Amazon.com Widgets

As featured on p. 218 of "Bloggers on the Bus," under the name "a MyDD blogger."

Thursday, May 08, 2008

Jittery On FISA

This is such a useless action. The President has a single-issue agenda for the rest of his second term, and that's getting himself immunity from any repercussions to his illegal actions. For some reason the Democrats are aiding and abetting in that scheme, and they're using lobbyist-written legislation to do it:

Telecom companies have presented congressional Democrats with a set of proposals on how to provide immunity to the businesses that participated in a controversial government electronic surveillance program, a House Democratic aide said Wednesday.

Congress has been wrestling for months with an update to the Foreign Intelligence Surveillance Act, with the immunity issue the primary sticking point.

Many Democrats want the companies held accountable for participating in the program, which was initiated in the wake of the Sept. 11 terrorist attacks. The White House, however, has insisted that the participation of the telecoms is crucial to monitoring conversations between potential terrorists. President Bush has vowed to veto any bill that does not contain immunity.

House Majority Leader Steny H. Hoyer (D-Md.) said Wednesday a FISA deal is “still in flux” but he described the latest developments as “promising” and said he hoped to have a solution soon.


Stunning. There is no reason to pass anything at all. FISA is perfectly robust to handle any needed wiretaps. You can add a patch to finish off the technical fix allowing for international calls that go through a domestic circuit to be surveilled, but nothing else is necessary.

Hoyer is absolutely planning to sell us out on this, because he's interested in protecting the status quo and that includes George Bush. What a terrible House Majority Leader - you literally couldn't pick anyone worse.

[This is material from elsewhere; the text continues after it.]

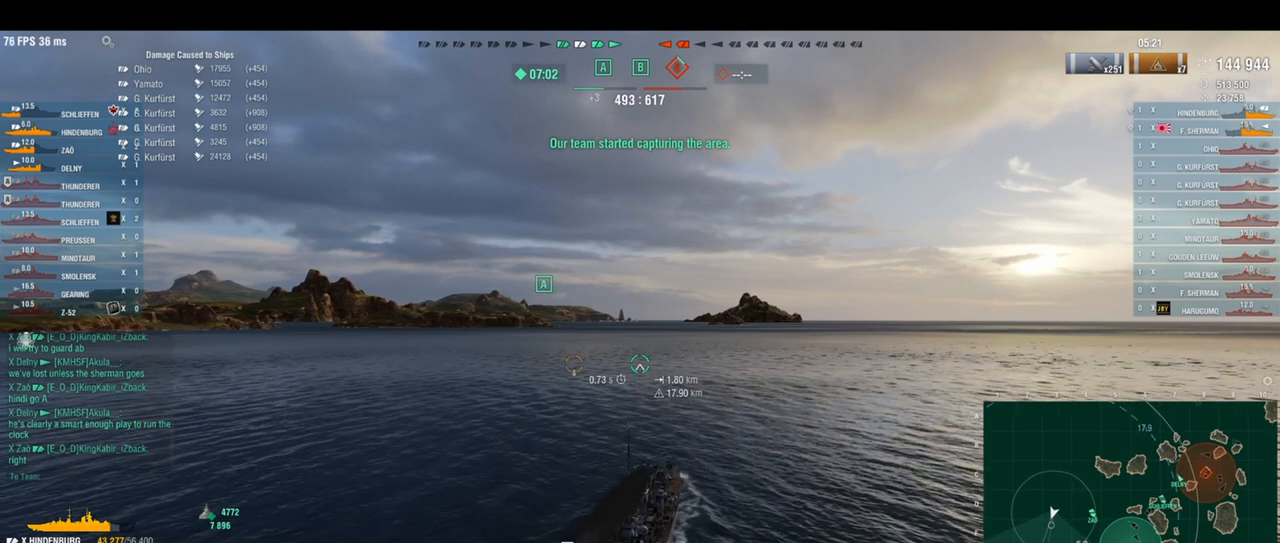
{"keys": ["a", "w"], "events": []}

We are such a long way away from having the government we need to meet the challenges of the 21st century. The leadership includes a lot of dead wood, the establishment opinion is respected above all else, the job of legislation is outsourced to lobbyists, and the people get screwed. And Obama's special awesomeness isn't going to wipe this rot away, either. We've got so much work to do.

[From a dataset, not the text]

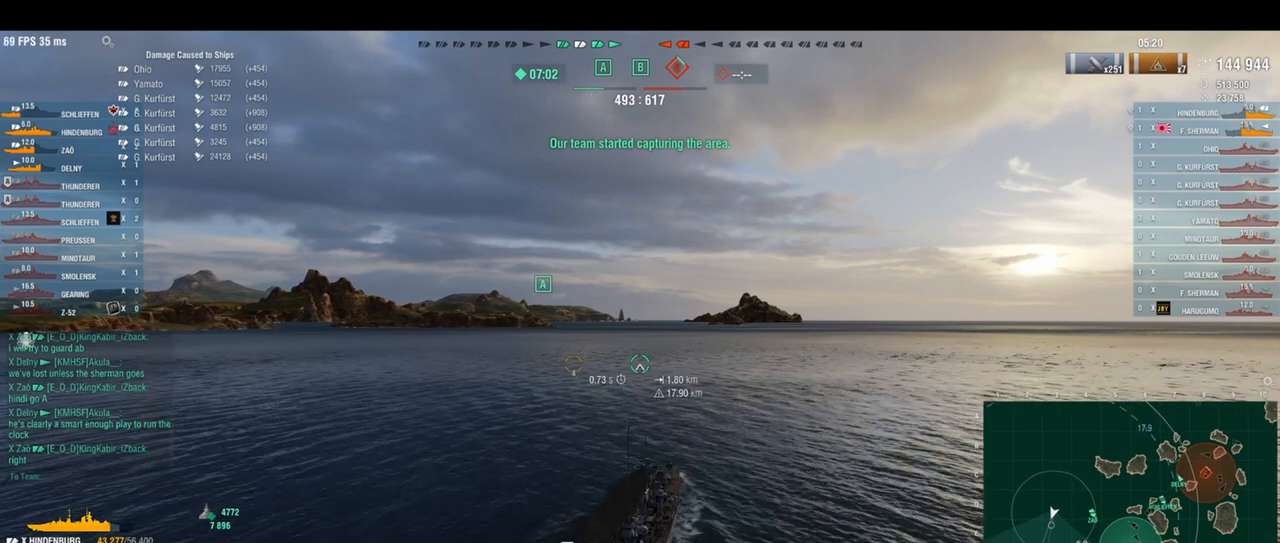
{"keys": ["a", "w"], "events": []}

UPDATE: Marcy Wheeler has an interesting post that tries to read Hoyer's mind on this and suggests that he's actually trying to create a kind of Church Committee that would investigate all of the Bush Administration's dirty laundry. I have absolutely no faith that this leadership would pull off such a committee in any kind of satisfying way, but considering that the lawsuits aren't likely to be satisfying either and the real goal is discovery and information, it shouldn't be dismissed out of hand. In addition, since the Administration wouldn't agree to such a committee unless they controlled it, and so it would derail the whole bill, perhaps it'll keep the process stalled until there's a new President, which in the final analysis is the best we can hope for.